◆ REQUIRED ACTION
Please give again, word for word, each line that falls between the line with "M/s^2. Sedangkan rata-rata gravitasi pada" and the end of the data, inclusive.

[Extracted page text data]
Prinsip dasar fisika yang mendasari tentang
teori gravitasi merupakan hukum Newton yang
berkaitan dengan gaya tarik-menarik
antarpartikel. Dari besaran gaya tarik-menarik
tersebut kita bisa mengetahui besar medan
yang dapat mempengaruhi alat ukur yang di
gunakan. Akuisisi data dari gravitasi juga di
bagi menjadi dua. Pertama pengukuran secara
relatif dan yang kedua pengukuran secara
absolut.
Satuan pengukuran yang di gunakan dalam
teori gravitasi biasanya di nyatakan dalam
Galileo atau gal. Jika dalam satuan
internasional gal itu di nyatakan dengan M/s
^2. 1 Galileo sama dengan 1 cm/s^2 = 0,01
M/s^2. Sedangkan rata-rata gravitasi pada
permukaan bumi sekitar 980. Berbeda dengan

◆ OUTPUT
M/s^2. Sedangkan rata-rata gravitasi pada
permukaan bumi sekitar 980. Berbeda dengan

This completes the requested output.